Dicen que la vida es como una cometa: a veces vuela alto, a
veces se enreda en un cable, y otras… ¡se escapa con el viento!
Había una niña de diez años, cabello negro cortito hasta los hombros, sonrisa de travesura y mirada chispeante. Ella, Minerva, capitalina de nacimiento, llegó un verano al corazón de los Andes, donde el aire huele a eucalipto y el sol pinta la piel de dorado. Apenas pisó la plaza, ya estaba corriendo detrás de una pelota, compartiendo canicas, y riéndose con los niños de la cuadra. Entre ellos, conoció a un pequeño compañero de juegos que se volvió su socio en travesuras.
Las vacaciones pasaron como un suspiro en viento frío, y con
la misma rapidez, tuvo que regresar a la ciudad. Él se quedó en el recuerdo,
como un dibujo en la libreta que se cierra pero nunca se olvida.
Pasan los años, ella creció, se casó, creyó en los finales
felices… pero el guion cambió y la historia terminó en divorcio. Aun así, se
reinventó: de niña traviesa pasó a mujer empresaria, decidida y fuerte, como
esas montañas que no se doblan ni con tormenta.
Un clic de destino, y las redes sociales hicieron su magia.
Ahí estaba él: ya no el niño de la cuadra, sino un policía de uniforme y mirada
seria. Se escribieron, rieron de las memorias, y entre citas y cafés, empezaron
una nueva relación. El reloj parecía sonreírles… hasta que el reloj comenzó a
dar señales raras.
El teléfono, ese delator silencioso, no pasaron ni quince días después de iniciar su relación, ella empezó a notar actitudes sospechosas. El celular de él vibraba como tambor en fiesta patronal, siempre boca abajo, siempre custodiado como secreto de Estado. Y en un descuido, ¡zas! Una notificación reveladora apareció. Ella escribió y… sorpresa: otra mujer respondió.
El telón se levantaba: él tenía un papel protagónico en dos
obras al mismo tiempo.
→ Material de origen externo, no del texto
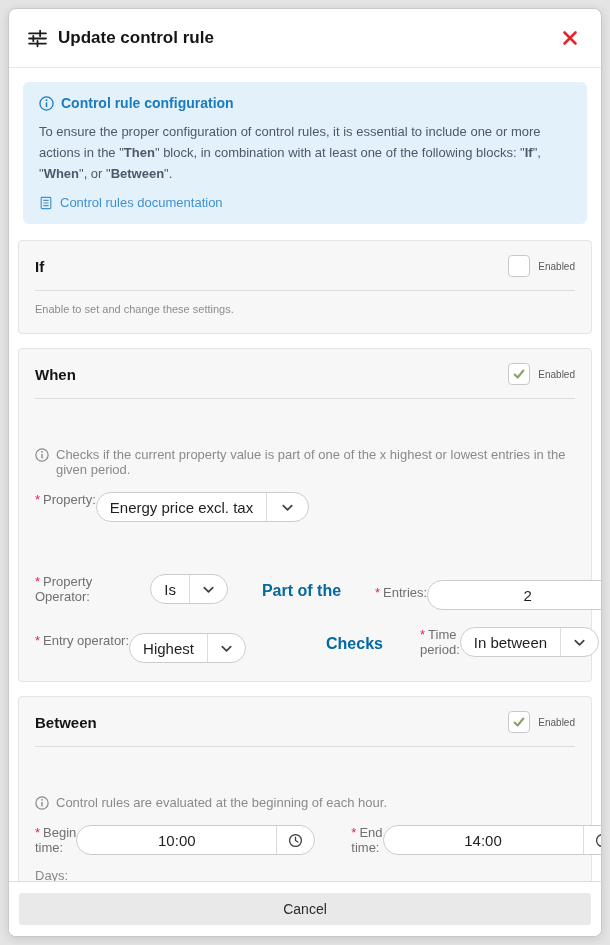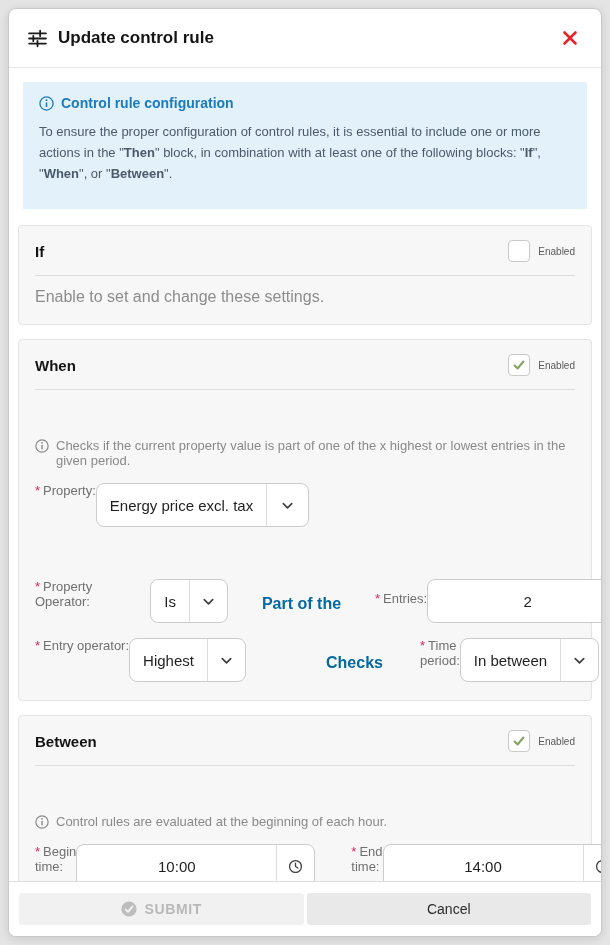--- a/index.html
+++ b/index.html
@@ -24,21 +24,21 @@
   .modal-title { font-size:17px; font-weight:bold; color:#151515; flex:1; }
   .close-btn {
     width:26px; height:26px; border:none; background:transparent; cursor:pointer;
     display:flex; align-items:center; justify-content:center; color:#e4252b;
   }
   .close-btn svg { width:16px; height:16px; }
   
   .modal-body { flex:1 1 auto; overflow:hidden; padding:14px 9px 0; }
   
   .info-box {
-    background:#e3f1fb; border-radius:1px; margin:0 5px 16px; padding:13px 16px 14px;
+    background:#e3f1fb; border-radius:6px; margin:0 5px 16px; padding:13px 16px 14px;
     color:#4a5a68; font-size:13px;
   }
   .info-box-title {
     display:flex; align-items:center; gap:7px; color:#1b7bbf;
     font-size:14px; font-weight:bold; margin-bottom:11px;
   }
   .info-box-title .ico { width:15px; height:15px; }
   .info-box p { line-height:1.6; margin-bottom:11px; }
   .doc-link {
     display:flex; align-items:center; gap:7px; color:#4191cd; font-size:13px;
@@ -53,28 +53,28 @@
   .section-head { display:flex; align-items:center; justify-content:space-between; }
   .section-title { font-size:15px; font-weight:bold; color:#141414; }
   .enabled-wrap { display:flex; align-items:center; gap:8px; cursor:pointer; }
   .checkbox {
     width:22px; height:22px; background:#fff; border:1px solid #c9c9c9; border-radius:4px;
     display:flex; align-items:center; justify-content:center;
   }
   .checkbox svg { width:14px; height:14px; }
   .enabled-label { font-size:10px; color:#5a5a5a; }
   .divider { height:1px; background:#dcdcdc; border:none; margin:13px 0 12px; }
-  .muted-note { font-size:16px; color:#8c8c8c; }
+  .muted-note { font-size:11px; color:#8c8c8c; }
   .info-line { display:flex; align-items:flex-start; gap:7px; font-size:13px; color:#8a8a8a; margin-bottom:15px;margin-top:48px; }
   .info-line .ico { width:14px; height:14px; flex:0 0 14px; margin-top:1px; }
   
   .field-label { font-size:13px; color:#707070; margin-bottom:6px; }
   .req { color:#e0245a; margin-right:3px; }
   .control {
-    background:#fff; border:1px solid #cccccc; border-radius:8px; height:44px;
+    background:#fff; border:1px solid #cccccc; border-radius:16px; height:30px;
     display:flex; align-items:stretch; cursor:pointer;
   }
   .control .value {
     flex:1; display:flex; align-items:center; padding:0 13px;
     font-size:15px; color:#1f1f1f; white-space:nowrap; overflow:hidden;
   }
   .control input {
     flex:1; border:none; background:transparent; text-align:center;
     font-size:15px; color:#1f1f1f; font-family:"Liberation Sans", sans-serif;
     min-width:0; outline:none;
@@ -148,20 +148,31 @@
         <span class="ico">
           <svg viewBox="0 0 16 16" style="width:15px;height:15px">
             <circle cx="8" cy="8" r="7" fill="none" stroke="currentColor" stroke-width="1.4"></circle>
             <rect x="7.2" y="6.8" width="1.6" height="5" fill="currentColor"></rect>
             <circle cx="8" cy="4.4" r="1.05" fill="currentColor"></circle>
           </svg>
         </span>
         <span>Control rule configuration</span>
       </div>
       <p><span>To ensure the proper configuration of control rules, it is essential to include one or more actions in the "</span><strong>Then</strong><span>" block, in combination with at least one of the following blocks: "</span><strong>If</strong><span>", "</span><strong>When</strong><span>", or "</span><strong>Between</strong><span>".</span></p>
+      <a class="doc-link">
+        <span class="ico">
+          <svg viewBox="0 0 16 16" style="width:14px;height:14px" fill="none" stroke="currentColor" stroke-width="1.3">
+            <rect x="2.5" y="1.5" width="11" height="13" rx="1"></rect>
+            <line x1="5" y1="5" x2="11" y2="5"></line>
+              <line x1="5" y1="8" x2="11" y2="8"></line>
+              <line x1="5" y1="11" x2="11" y2="11"></line>
+          </svg>
+        </span>
+        <span>Control rules documentation</span>
+      </a>
     </div>
 
     <div class="section">
       <div class="section-head">
         <div class="section-title">If</div>
         <div class="enabled-wrap">
           <span class="checkbox"></span>
           <span class="enabled-label">Enabled</span>
         </div>
       </div>
@@ -308,27 +319,18 @@
         </div>
       </div>
 
       <div class="days-label">Days:</div>
 
     </div>
 
   </div>
 
   <div class="modal-footer">
-    <button class="btn btn-submit">
-      <span class="ico">
-        <svg viewBox="0 0 16 16" style="width:16px;height:16px">
-          <circle cx="8" cy="8" r="7.6" fill="#bdbdbd"></circle>
-          <polyline points="4.6,8.4 7,10.8 11.4,5.6" fill="none" stroke="#f1f1f1" stroke-width="1.9" stroke-linecap="round" stroke-linejoin="round"></polyline>
-        </svg>
-      </span>
-      <span>SUBMIT</span>
-    </button>
     <button class="btn btn-cancel">
       <span>Cancel</span>
     </button>
   </div>
 
 </div>
 
 </body></html>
Y la coprotagonista se llamaba Graciela, de contextura
delgada, quien sin imaginarlo, también ensayaba las mismas líneas de “te
extraño” y “te amo”.
Se saludaron, hablaron, compartieron fotos, hasta míralo aca esta durmiendo, hasta que hablaron de La confrontación.
Ambas decidieron enfrentarlo, como dos heroínas aliadas en
una trama inesperada. El policía llegó a casa de Graciela sin saber que la escena
estaba montada. Abrió la puerta y ahí estaban las dos: miradas cruzadas,
silencios que gritaban, preguntas acumuladas.
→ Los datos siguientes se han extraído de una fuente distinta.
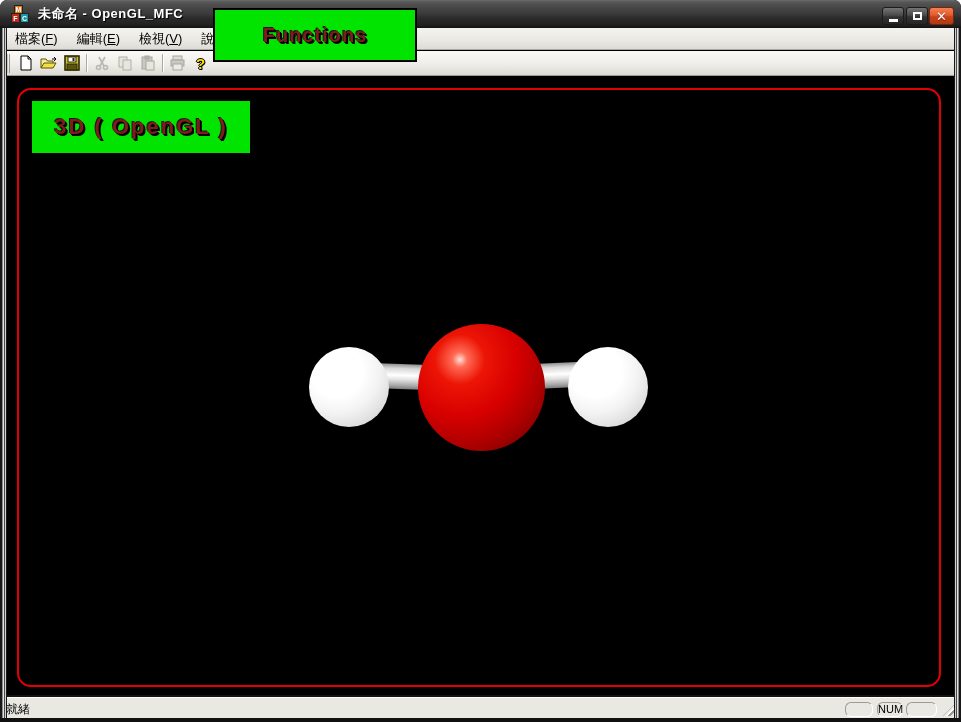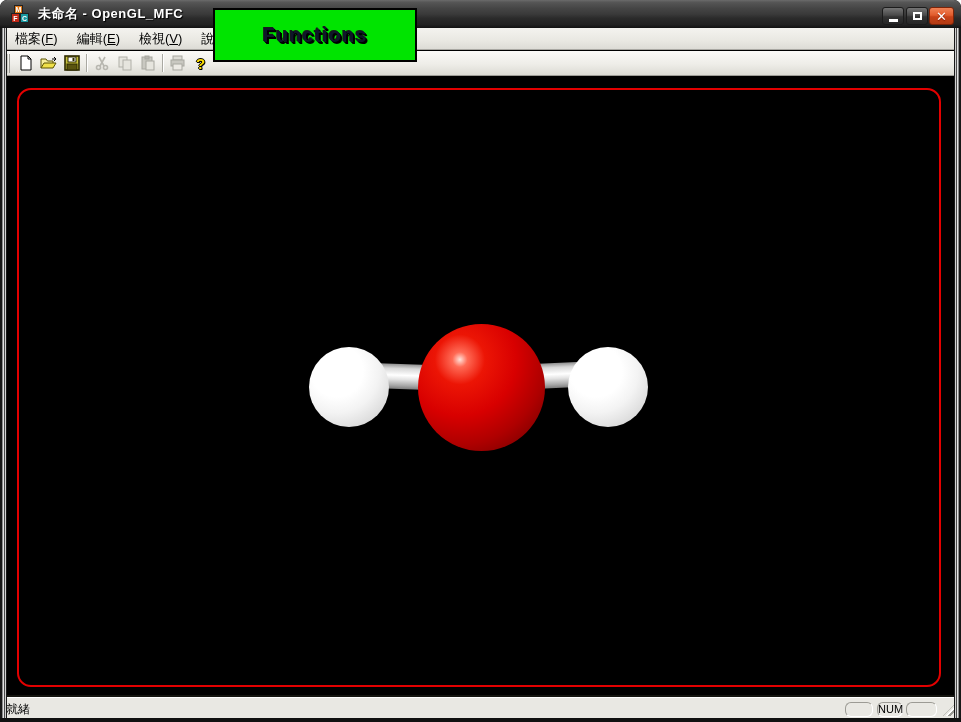--- a/index.html
+++ b/index.html
@@ -95,21 +95,21 @@
     background: radial-gradient(circle at 33% 28%, #ffe2da 0%, #ff6a55 6%, #ec1505 20%, #d80000 45%, #ae0000 68%, #7e0000 87%, #5c0000 100%); }
   .atom-h { width:80px; height:80px;
     background: radial-gradient(circle at 35% 30%, #ffffff 0%, #ffffff 34%, #f3f3f3 55%, #dedede 76%, #c6c6c6 92%, #b2b2b2 100%); }
   .atom-h-left  { left:309px; top:347px; }
   .atom-h-right { left:568px; top:347px; }
 
   
   .green-label {
     position:absolute; z-index:50; background:#00e400; border:2px solid #000;
     display:flex; align-items:center; justify-content:center;
-    color:#0f172a; font-weight:bold;
+    color:#7f1d1d; font-weight:bold;
     text-shadow: 2px 2px 0 #000, 1px 1px 0 #000, -1px -1px 0 #1a1a1a;
   }
   .label-functions { left:213px; top:8px;  width:204px; height:54px; font-size:20px; letter-spacing:1px; }
   .label-gui       { left:549px; top:3px;  width:241px; height:51px; font-size:21px; letter-spacing:3px; }
   .label-3d        { left:30px;  top:99px; width:222px; height:56px; font-size:22px; letter-spacing:2px; }
 
   
   .statusbar {
     position:absolute; left:2px; right:2px; bottom:4px; height:21px;
     background:#e9e8e3; border-top:1px solid #fff;
@@ -234,20 +234,23 @@
 
   <div class="bond bond-left"></div>
   <div class="bond bond-right"></div>
   <div class="atom atom-h atom-h-left"></div>
   <div class="atom atom-h atom-h-right"></div>
   <div class="atom atom-o"></div>
 
   <div class="green-label label-functions">
     <span>Functions</span>
   </div>
+  <div class="green-label label-3d">
+    <span>3D ( OpenGL )</span>
+  </div>
 
   <div class="statusbar">
     <span class="status-text">就緒</span>
     <span class="spane spane-1"></span>
     <span class="spane spane-num">NUM</span>
     <span class="spane spane-3"></span>
     <span class="resize-grip"></span>
   </div>
 
 </div>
Él, mudo como estatua en la plaza, no atinaba a mover ni un músculo. Mientras tanto, Graciela embalaba su vida en bolsas y maletas, con la rapidez de quien corta una soga para no caer con ella. Fue un instante de guion digno de novela: dos mujeres, un hombre, y la verdad explotando como fuegos artificiales en pleno cielo andino.
Días después, el teléfono de nuestra protagonista sonaba. Él lloraba, pedía perdón, prometía cambios, un policia preso de su propia trampa.
La vida, al final, no es un cuento de hadas, pero sí una serie de capítulos con giros inesperados. Minerva, aquella niña risueña que jugaba en las calles de un pueblo andino, entendió que no todos los regresos son para quedarse. Algunos son solo para recordarte que el amor propio no se negocia, y que hasta en las despedidas hay una victoria silenciosa.